Crypto investment schemes drive rising losses
The FBI’s findings show that investment scams involving cryptocurrencies have become the most financially damaging crime category among all internet fraud. Criminals operating these schemes employ psychological tactics, create false impressions of legitimacy, and pressure victims into sending digital assets to fraudulent platforms.
Throughout 2025, these crypto investment frauds accounted for $7.2 billion in reported losses. Such scams often begin with unsolicited contact through texts, social platforms, dating apps, or online ads, where victims are lured into exclusive groups and prompted to deposit funds that appear to grow through fabricated returns.
Commonly, when victims attempt to access their funds, scammers impose false charges such as taxes or fees then disappear, leaving no recourse. Reports highlight that many of these operations are coordinated by organized criminal networks in Southeast Asia, with particular reference to Cambodia, Laos, and Burma. These groups are believed to exploit trafficked workers in running large-scale online fraud campaigns.

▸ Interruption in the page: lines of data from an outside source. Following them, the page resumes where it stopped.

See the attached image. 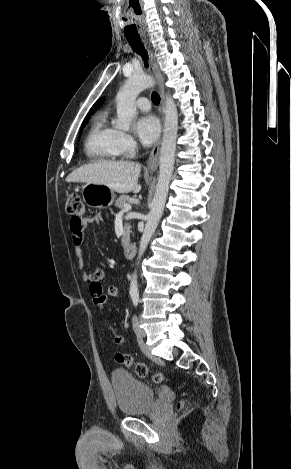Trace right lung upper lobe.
<instances>
[{
  "instance_id": "cb5924a9",
  "label": "right lung upper lobe",
  "mask_w": 291,
  "mask_h": 469,
  "mask_svg": "<svg viewBox=\"0 0 291 469\" xmlns=\"http://www.w3.org/2000/svg\"><path fill=\"white\" fill-rule=\"evenodd\" d=\"M103 102V99H99L93 106L92 108L90 109L89 111V114L87 116H89L90 114H92Z\"/></svg>"
}]
</instances>
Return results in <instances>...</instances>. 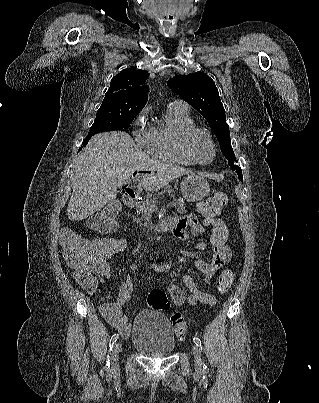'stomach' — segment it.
Masks as SVG:
<instances>
[{
	"label": "stomach",
	"instance_id": "obj_1",
	"mask_svg": "<svg viewBox=\"0 0 319 403\" xmlns=\"http://www.w3.org/2000/svg\"><path fill=\"white\" fill-rule=\"evenodd\" d=\"M180 190L185 200L197 202L209 194L210 187L205 178L190 174L183 179Z\"/></svg>",
	"mask_w": 319,
	"mask_h": 403
}]
</instances>
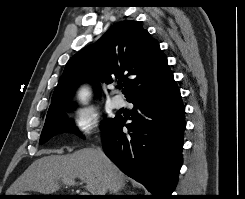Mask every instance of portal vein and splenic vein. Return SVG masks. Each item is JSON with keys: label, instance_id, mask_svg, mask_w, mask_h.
<instances>
[{"label": "portal vein and splenic vein", "instance_id": "obj_1", "mask_svg": "<svg viewBox=\"0 0 245 199\" xmlns=\"http://www.w3.org/2000/svg\"><path fill=\"white\" fill-rule=\"evenodd\" d=\"M65 184H69V185H74L76 184L75 181L71 180V181H66L64 182ZM81 195H89V193L87 192H82Z\"/></svg>", "mask_w": 245, "mask_h": 199}]
</instances>
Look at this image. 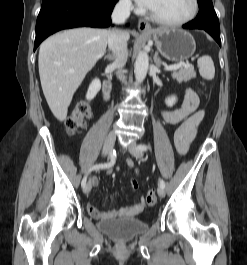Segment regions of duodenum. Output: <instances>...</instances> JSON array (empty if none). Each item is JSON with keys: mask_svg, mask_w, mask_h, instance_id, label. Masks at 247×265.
I'll use <instances>...</instances> for the list:
<instances>
[{"mask_svg": "<svg viewBox=\"0 0 247 265\" xmlns=\"http://www.w3.org/2000/svg\"><path fill=\"white\" fill-rule=\"evenodd\" d=\"M111 88H112L111 82L109 80H105L103 84V95L105 99L109 97Z\"/></svg>", "mask_w": 247, "mask_h": 265, "instance_id": "1", "label": "duodenum"}]
</instances>
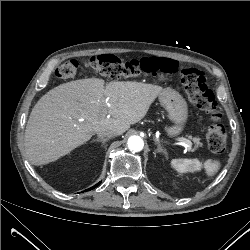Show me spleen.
Returning a JSON list of instances; mask_svg holds the SVG:
<instances>
[{
	"label": "spleen",
	"mask_w": 250,
	"mask_h": 250,
	"mask_svg": "<svg viewBox=\"0 0 250 250\" xmlns=\"http://www.w3.org/2000/svg\"><path fill=\"white\" fill-rule=\"evenodd\" d=\"M171 166L179 173L200 171L202 163L198 159H172ZM219 161L208 160L204 168L208 176H214L220 169Z\"/></svg>",
	"instance_id": "spleen-1"
}]
</instances>
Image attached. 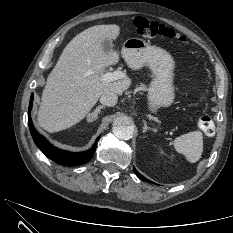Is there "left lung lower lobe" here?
<instances>
[{
    "instance_id": "1",
    "label": "left lung lower lobe",
    "mask_w": 233,
    "mask_h": 233,
    "mask_svg": "<svg viewBox=\"0 0 233 233\" xmlns=\"http://www.w3.org/2000/svg\"><path fill=\"white\" fill-rule=\"evenodd\" d=\"M134 171H135L136 175H137L140 179L146 180L141 174H139V173L136 171V169H134Z\"/></svg>"
}]
</instances>
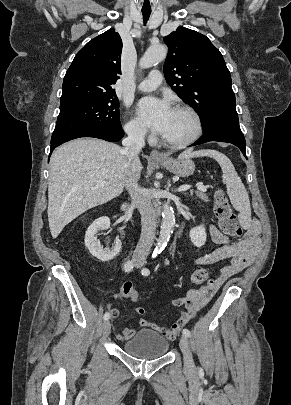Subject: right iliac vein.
<instances>
[{"mask_svg":"<svg viewBox=\"0 0 291 405\" xmlns=\"http://www.w3.org/2000/svg\"><path fill=\"white\" fill-rule=\"evenodd\" d=\"M110 331H111V324L108 320H106L103 324V336L104 337L109 336Z\"/></svg>","mask_w":291,"mask_h":405,"instance_id":"1","label":"right iliac vein"}]
</instances>
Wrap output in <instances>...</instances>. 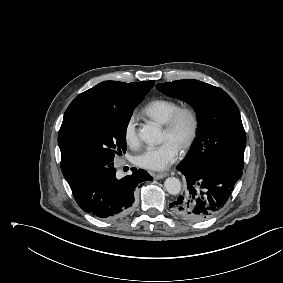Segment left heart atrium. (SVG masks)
Returning a JSON list of instances; mask_svg holds the SVG:
<instances>
[{
    "label": "left heart atrium",
    "instance_id": "39dd6f15",
    "mask_svg": "<svg viewBox=\"0 0 283 283\" xmlns=\"http://www.w3.org/2000/svg\"><path fill=\"white\" fill-rule=\"evenodd\" d=\"M180 153V148L171 141H165L159 146H148L140 151L134 162L145 169L161 171L174 163Z\"/></svg>",
    "mask_w": 283,
    "mask_h": 283
}]
</instances>
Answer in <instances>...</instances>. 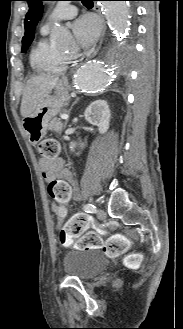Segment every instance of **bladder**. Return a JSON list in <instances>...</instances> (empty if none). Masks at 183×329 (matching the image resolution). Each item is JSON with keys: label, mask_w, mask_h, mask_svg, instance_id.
I'll use <instances>...</instances> for the list:
<instances>
[{"label": "bladder", "mask_w": 183, "mask_h": 329, "mask_svg": "<svg viewBox=\"0 0 183 329\" xmlns=\"http://www.w3.org/2000/svg\"><path fill=\"white\" fill-rule=\"evenodd\" d=\"M107 265L108 260L96 249L69 250L63 257L64 272L80 280L93 278Z\"/></svg>", "instance_id": "31cf9c89"}]
</instances>
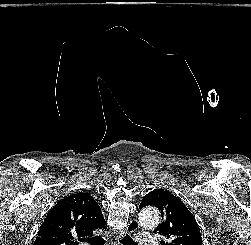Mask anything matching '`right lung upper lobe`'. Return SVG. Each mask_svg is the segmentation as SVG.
<instances>
[{
	"mask_svg": "<svg viewBox=\"0 0 251 245\" xmlns=\"http://www.w3.org/2000/svg\"><path fill=\"white\" fill-rule=\"evenodd\" d=\"M101 209L88 193L61 199L47 214L33 245H78L80 237L105 228Z\"/></svg>",
	"mask_w": 251,
	"mask_h": 245,
	"instance_id": "cb5924a9",
	"label": "right lung upper lobe"
}]
</instances>
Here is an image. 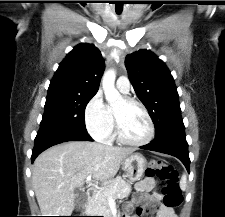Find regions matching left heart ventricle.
<instances>
[{
	"label": "left heart ventricle",
	"mask_w": 225,
	"mask_h": 217,
	"mask_svg": "<svg viewBox=\"0 0 225 217\" xmlns=\"http://www.w3.org/2000/svg\"><path fill=\"white\" fill-rule=\"evenodd\" d=\"M117 114L124 136L131 141H141L148 134V122L142 110L123 99L113 107Z\"/></svg>",
	"instance_id": "b2bd125f"
}]
</instances>
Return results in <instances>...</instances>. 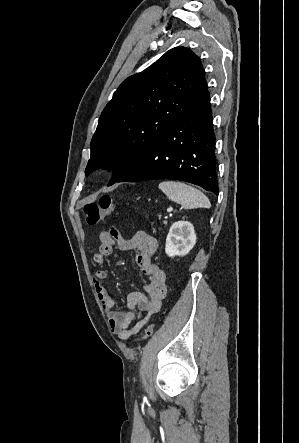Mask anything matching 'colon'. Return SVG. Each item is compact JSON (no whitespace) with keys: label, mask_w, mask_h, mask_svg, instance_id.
<instances>
[{"label":"colon","mask_w":299,"mask_h":443,"mask_svg":"<svg viewBox=\"0 0 299 443\" xmlns=\"http://www.w3.org/2000/svg\"><path fill=\"white\" fill-rule=\"evenodd\" d=\"M114 208L115 205L113 199L108 195H104L98 202H90L84 206L85 221L88 225L94 226L103 218L110 215L114 211ZM154 328V324L147 325L142 334L137 338V341L151 337Z\"/></svg>","instance_id":"1"}]
</instances>
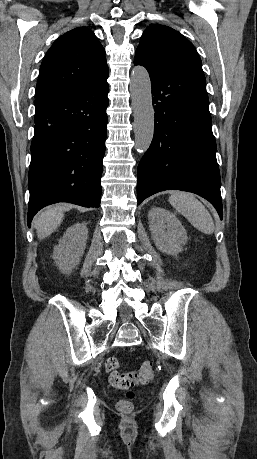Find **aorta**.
<instances>
[{
	"instance_id": "1",
	"label": "aorta",
	"mask_w": 257,
	"mask_h": 459,
	"mask_svg": "<svg viewBox=\"0 0 257 459\" xmlns=\"http://www.w3.org/2000/svg\"><path fill=\"white\" fill-rule=\"evenodd\" d=\"M130 92L134 112L135 147L143 153L149 148L154 133L151 81L148 71L143 66L133 68Z\"/></svg>"
}]
</instances>
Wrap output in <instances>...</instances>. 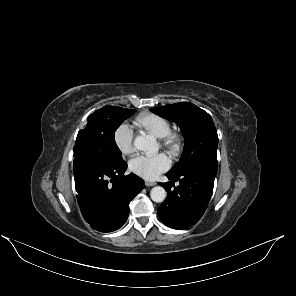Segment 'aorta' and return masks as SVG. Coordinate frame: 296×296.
<instances>
[{
	"instance_id": "762f6f07",
	"label": "aorta",
	"mask_w": 296,
	"mask_h": 296,
	"mask_svg": "<svg viewBox=\"0 0 296 296\" xmlns=\"http://www.w3.org/2000/svg\"><path fill=\"white\" fill-rule=\"evenodd\" d=\"M134 147L137 150L154 153L158 150V145L151 135H140L134 140ZM166 190L162 186H155L150 191L151 199L160 203L166 199Z\"/></svg>"
}]
</instances>
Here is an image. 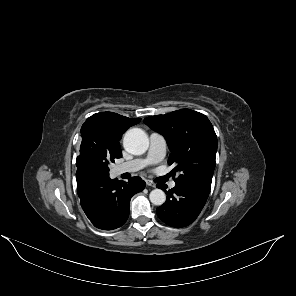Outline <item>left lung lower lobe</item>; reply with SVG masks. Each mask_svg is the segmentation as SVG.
I'll list each match as a JSON object with an SVG mask.
<instances>
[{
  "label": "left lung lower lobe",
  "mask_w": 296,
  "mask_h": 296,
  "mask_svg": "<svg viewBox=\"0 0 296 296\" xmlns=\"http://www.w3.org/2000/svg\"><path fill=\"white\" fill-rule=\"evenodd\" d=\"M167 195L166 202L156 209L158 217L172 227L191 224L200 214L208 198L211 184L183 183L166 191L167 185L157 184Z\"/></svg>",
  "instance_id": "obj_1"
}]
</instances>
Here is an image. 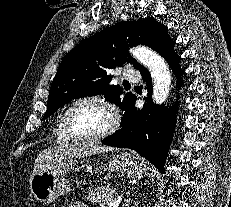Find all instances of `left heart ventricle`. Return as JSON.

The FBI, established in 1908, serves as the United States’ principal federal law enforcement agency and is responsible for investigating crimes ranging from cyber threats to national security risks. The agency’s Internet Crime Complaint Center gathers data from victims across the nation for investigation and prevention efforts.
Digital assets take center stage in multiple fraud types
Cryptocurrencies are now commonly used not just in investment scams but also across various types of online fraud, including technical support schemes and government impersonation incidents. The data reveals that 72% of investment frauds, 43% of tech support scams, and 40% of government agency impersonation scams involve digital currencies as the payment method.
Losses from general investment fraud reached $8.648 billion, indicating that non-crypto investment schemes still pose significant risks, but the majority of the losses were crypto-related. Scams involving technical support and cryptocurrency generated more than $1.2 billion in losses, highlighting a shift in fraud trends toward digital payment channels.
Specific forms of crypto-enabled fraud such as ATM and kiosk scams have also risen, where perpetrators persuade victims to transfer funds through QR-code-based transactions at physical machines. Recovery fraud, a form of secondary scam targeting previous victims by promising to retrieve lost crypto funds, has become increasingly prevalent.
Seniors shouldering disproportionate losses
Older Americans, especially those aged 60 and above, experienced the most severe financial impact from crypto fraud in 2025. This demographic filed over 44,000 complaints and lost $4.43 billion, accounting for the largest share among all age groups.
Within the investment fraud subset, those over 60 sustained $2.76 billion in damages, which is nearly double the losses of the 50 to 59 age group. Senior victims were also disproportionately represented in ATM-related scandals, making up two-thirds of reported losses in this area.
The Bureau’s initiatives to counteract these trends include Operation Level Up, established in January 2024, which uses complaint data to identify and reach out to active fraud victims. In 2025, agents intervened in nearly 4,000 cases, preventing substantial additional losses and alerting targets before funds could be sent or accounts liquidated.
Another effort, the U.S. Attorney’s Office District of Columbia Scam Center Strike Force, coordinates multiple federal agencies to focus on dismantling scam operations in Southeast Asia and disrupt their use of U.S.-based online infrastructure. This multi-agency force is particularly focused on groups believed to be linked to Chinese organized crime syndicates.
Since the launch of these operations, authorities have credited them with saving victims hundreds of millions of dollars in potential fraud losses. The FBI asserts that these figures likely undercount the true scale, as many incidents remain unreported by victims.